Tesla’s push to serve more mass-market car buyers is off to a shaky start.

The company said Monday evening that unspecified “bottlenecks” had led it to produce just 260 of its new Model 3 electric vehicles in the recently ended third quarter. That’s well below the company’s earlier production forecast of 1,500 cars, which start at $35,000, and well below Tesla’s other vehicles.

Tesla founder and chief executive Elon Musk has often said that he aspires to serve mid-market consumers and thus sell cars in much larger volume over time compared to the relatively small luxury market that Tesla target with its early releases. The latest data were definitely a setback in that transition, but investors’ reaction was mixed.


Tesla shares tumbled nearly 3 percent in early trading Tuesday, but recovered by late afternoon to post a 1 percent gain. Tesla recently traded above $345 a share, up more than 60 percent so far this year.

Tesla was helped as the day went along by upbeat remarks from analysts at Morgan Stanley, who characterized the Model 3 production issues as par for the course for a new vehicle launch. The carmaker also rode the tide of a strong day for the stock market overall, with market benchmarks look set on their second-consecutive record high closing price.

That momentum was apparently enough to counteract the verdict on Tesla from analysts at Goldman Sachs, who reiterated their “sell” rating on the carmaker Tuesday and lowered their financial forecasts for the company in the weak of its weak Model 3 production.

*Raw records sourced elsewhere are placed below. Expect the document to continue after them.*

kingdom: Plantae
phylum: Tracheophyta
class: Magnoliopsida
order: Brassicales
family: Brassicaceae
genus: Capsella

Other notable developments:

  • Including all models, Tesla produced a company record 26,150 vehicles in the third quarter, up 4.5 percent from the year-ago period. Strong output of its Model S and Model X vehicles helped to offset the weak Model 3 production.
  • For investors, the vehicle production numbers are a precursor to Tesla’s quarterly profit report, which isn’t due out for another several weeks. Tesla has been unprofitable through most of its life as a public company, dating back to 2010. It last posted a quarterly profit in the third quarter of 2016, when it earned $21.9 million, or 14 cents a share.
  • Tesla posted net losses totaling more than $700 million through the first half of 2017. For the full year, analysts’ consensus expectation is that that the company will lose more than $1.5 billion, according to FactSet.

Those who bet Tesla shares will keep rising say that, while it is speculative investment, the bet could pay off quickly down the line once the company perfects its product formula. Judging by the performance of Tesla’s stock, that argument is currently winning.